Textauszug.
Was gefällt Ihnen an Ihrer neuen Rolle bei Hyva am besten?

Die Vielseitigkeit. Da ich sowohl als CNC-Programmierer als auch als IT-Ingenieur für den technischen Support tätig bin, kann ich meiner Leidenschaft für die Unterstützung meiner Kollegen in beiden Bereichen nachgehen: Ich schule sie in der CNC-Programmierung und biete Ihnen auch First-Level-Support bei ihren IT-Problemen.

Außerdem kann ich mit dem internationalen IT-Team zusammenarbeiten, was aufregend ist, und ich weiß die Möglichkeit, meine Englischkenntnisse zu verbessern und mit Leuten der verschiedensten kulturellen Hintergründe zusammenzuarbeiten, wirklich zu schätzen.

Interessant! Wo kommen Ihre internationalen IT-Kollegen her?

Wir haben alle drei Monate eine Besprechung mit dem gesamten IT-Team. Die Kollegen kommen aus Indien, Brasilien, Italien, den Niederlanden und Deutschland.

Wow! Wie kommuniziert Ihr Team, wenn sie alle über den gesamten Erdball verteilt sind?

Wir verwenden unterschiedliche Kommunikationsmedien. Wenn wir eine große Besprechung haben, ist dies meist eine Videokonferenz. Unser Haupt-Kommunikationsmedium ist jedoch Whatsapp,das ist viel schneller und einfacher. Wir verwenden Whatsapp hauptsächlich, um Informationen auszutauschen, aber ab und zu kommt auch mal ein Witz oder ein Bild, was eine nette Art ist, die Stimmung aufzulockern, und uns als Team einander näher bringt. Dennoch verwenden wir außerdem auch klassische Kommunikationsmedien wie das Telefon und E-Mail.

Als Sie für Ihre Aufgabe als IT-Ingenieur für den technischen Support geschult wurden, wie wurden Sie von dem Unternehmen unterstützt?

Wir haben bei meinem Entwicklungsgespräch darüber gesprochen, das bei Hyva jedes Jahr stattfindet. Vor allem die Tatsache, dass ich zuvor erfolgreich eine Ausbildung als Geschäftsinformatik-Assistent abgeschlossen und mich häufig interessiert an IT-Themen gezeigt hatte, kam dabei zur Sprache. Ich hatte mein Interesse an dieser Art von Arbeit auch ausdrücklich bekundet. Nach einer Weile wurde mir das Angebot gemacht, eine weitere Schulung zum IT-Ingenieur für den technischen Support zu machen, was ich gerne angenommen habe. Ich habe die Zertifizierungsschulung bei einem externen Dienstleister erfolgreich abgeschlossen. Neben den Schulungskosten hat das Unternehmen auch all meine Kosten für Unterkunft und Reisen bezahlt, und die Stunden wurden mir als Arbeitsstunden angerechnet. Schon während der Schulung wurde ich von meinen Kollegen in der Hauptgeschäftsstelle getestet. Schritt für Schritt bei meiner Schulung haben sie mir Zugangsrechte und selbständig zu erledigende Aufgaben übertragen. Wir haben in Olbersdorf keine eigene IT-Abteilung, daher hat ein freiberuflicher IT-Dienstleister mir alles Notwendige gezeigt und für mich eine Schulung mit praktischer Ausrichtung abgehalten. Nach Bestehen meiner Prüfung werde ich offiziell von dem IT-Team in der Hauptgeschäftsstelle in Alphen aan den Rijn willkommen geheißen. Die Einladung bietet mir die Möglichkeit, das Team persönlich kennenzulernen und ihnen über die Schulter zu sehen, um etwas über ihre Aufgaben und Prozesse zu lernen.

Zu untersuchende Daten.

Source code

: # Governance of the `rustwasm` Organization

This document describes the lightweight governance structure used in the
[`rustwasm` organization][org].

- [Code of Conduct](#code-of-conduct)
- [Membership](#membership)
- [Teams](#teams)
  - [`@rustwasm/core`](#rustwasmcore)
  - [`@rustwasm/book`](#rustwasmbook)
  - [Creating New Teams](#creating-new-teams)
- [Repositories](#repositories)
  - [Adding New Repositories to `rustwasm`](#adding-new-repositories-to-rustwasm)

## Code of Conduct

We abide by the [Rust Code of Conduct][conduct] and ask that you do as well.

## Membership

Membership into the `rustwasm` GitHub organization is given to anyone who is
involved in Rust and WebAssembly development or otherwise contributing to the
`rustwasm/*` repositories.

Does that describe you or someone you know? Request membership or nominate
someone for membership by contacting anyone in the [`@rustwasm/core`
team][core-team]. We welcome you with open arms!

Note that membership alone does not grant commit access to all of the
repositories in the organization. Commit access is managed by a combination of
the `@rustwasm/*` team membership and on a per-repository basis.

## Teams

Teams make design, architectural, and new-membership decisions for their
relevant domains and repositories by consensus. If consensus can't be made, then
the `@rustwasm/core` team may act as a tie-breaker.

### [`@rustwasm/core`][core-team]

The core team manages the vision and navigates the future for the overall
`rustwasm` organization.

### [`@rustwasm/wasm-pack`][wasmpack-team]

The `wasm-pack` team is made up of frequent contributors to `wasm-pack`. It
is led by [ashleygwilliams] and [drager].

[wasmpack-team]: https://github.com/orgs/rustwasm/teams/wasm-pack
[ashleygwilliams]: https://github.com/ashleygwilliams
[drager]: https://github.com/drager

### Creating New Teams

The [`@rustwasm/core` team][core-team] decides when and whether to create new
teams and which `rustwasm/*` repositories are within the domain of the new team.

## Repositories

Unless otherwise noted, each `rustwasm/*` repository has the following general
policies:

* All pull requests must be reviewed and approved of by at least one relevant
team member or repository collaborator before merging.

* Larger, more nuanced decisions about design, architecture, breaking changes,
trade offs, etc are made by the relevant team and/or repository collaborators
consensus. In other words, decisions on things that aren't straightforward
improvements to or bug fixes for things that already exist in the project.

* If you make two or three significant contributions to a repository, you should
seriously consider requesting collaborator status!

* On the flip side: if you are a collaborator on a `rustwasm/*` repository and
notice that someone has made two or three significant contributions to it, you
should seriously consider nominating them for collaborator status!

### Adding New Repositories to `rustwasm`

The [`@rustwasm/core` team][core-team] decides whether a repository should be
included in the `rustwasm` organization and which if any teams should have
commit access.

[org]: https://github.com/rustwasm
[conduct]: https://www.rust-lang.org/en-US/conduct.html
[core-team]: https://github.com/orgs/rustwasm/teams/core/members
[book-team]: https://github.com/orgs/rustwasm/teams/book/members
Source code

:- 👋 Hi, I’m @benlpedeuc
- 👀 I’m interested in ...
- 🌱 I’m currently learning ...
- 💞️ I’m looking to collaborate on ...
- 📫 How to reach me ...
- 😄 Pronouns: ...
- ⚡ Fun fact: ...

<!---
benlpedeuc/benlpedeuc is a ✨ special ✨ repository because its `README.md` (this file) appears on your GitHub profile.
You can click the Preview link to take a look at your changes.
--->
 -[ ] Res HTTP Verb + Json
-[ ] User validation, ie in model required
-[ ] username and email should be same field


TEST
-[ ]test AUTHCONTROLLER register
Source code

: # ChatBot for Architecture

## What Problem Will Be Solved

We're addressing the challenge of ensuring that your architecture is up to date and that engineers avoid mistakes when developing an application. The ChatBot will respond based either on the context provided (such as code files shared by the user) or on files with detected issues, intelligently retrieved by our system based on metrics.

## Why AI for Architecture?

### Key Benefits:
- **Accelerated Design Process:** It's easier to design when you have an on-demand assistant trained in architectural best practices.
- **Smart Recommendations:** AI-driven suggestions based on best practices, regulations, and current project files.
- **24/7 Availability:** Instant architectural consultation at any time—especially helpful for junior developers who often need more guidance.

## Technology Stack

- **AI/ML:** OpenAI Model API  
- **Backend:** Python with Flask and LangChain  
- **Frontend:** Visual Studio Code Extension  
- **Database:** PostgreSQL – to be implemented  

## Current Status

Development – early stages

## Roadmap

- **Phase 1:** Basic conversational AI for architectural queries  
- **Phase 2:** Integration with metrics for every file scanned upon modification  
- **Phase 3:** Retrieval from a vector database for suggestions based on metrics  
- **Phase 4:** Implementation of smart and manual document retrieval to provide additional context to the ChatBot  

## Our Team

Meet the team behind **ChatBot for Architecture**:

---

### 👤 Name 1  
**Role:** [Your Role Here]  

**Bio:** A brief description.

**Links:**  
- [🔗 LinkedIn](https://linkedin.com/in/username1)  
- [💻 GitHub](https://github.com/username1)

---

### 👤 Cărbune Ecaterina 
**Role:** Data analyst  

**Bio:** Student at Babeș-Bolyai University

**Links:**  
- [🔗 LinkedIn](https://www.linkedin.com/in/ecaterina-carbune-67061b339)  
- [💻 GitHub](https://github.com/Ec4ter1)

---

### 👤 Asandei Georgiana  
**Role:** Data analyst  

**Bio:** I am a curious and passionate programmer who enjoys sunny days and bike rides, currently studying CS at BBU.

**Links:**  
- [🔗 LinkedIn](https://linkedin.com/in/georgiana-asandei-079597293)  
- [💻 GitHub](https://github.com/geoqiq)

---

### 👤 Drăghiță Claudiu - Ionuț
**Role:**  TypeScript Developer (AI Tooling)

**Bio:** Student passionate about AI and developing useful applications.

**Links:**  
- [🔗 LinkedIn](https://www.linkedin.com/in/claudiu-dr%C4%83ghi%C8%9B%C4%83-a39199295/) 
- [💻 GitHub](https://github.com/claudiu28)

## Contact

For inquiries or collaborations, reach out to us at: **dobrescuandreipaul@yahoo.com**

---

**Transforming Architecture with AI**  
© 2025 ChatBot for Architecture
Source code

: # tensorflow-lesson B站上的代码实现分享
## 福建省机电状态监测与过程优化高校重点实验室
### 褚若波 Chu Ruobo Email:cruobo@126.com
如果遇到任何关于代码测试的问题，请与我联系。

Aufgabe.
Beantworten Sie anhand des Interviews diese drei Fragen:
1. Aus welchen Ländern kommen die Kollegen des IT-Teams?
2. Welches Medium nutzt das Team hauptsächlich zur Kommunikation?
3. In welcher Stadt befindet sich die Hauptgeschäftsstelle?
Die Zeilen sind eigenständiges Material und gehören nicht zum Interview.

Lösung.
1. Aus Indien, Brasilien, Italien, den Niederlanden und Deutschland.
2. Whatsapp.
3. In Alphen aan den Rijn.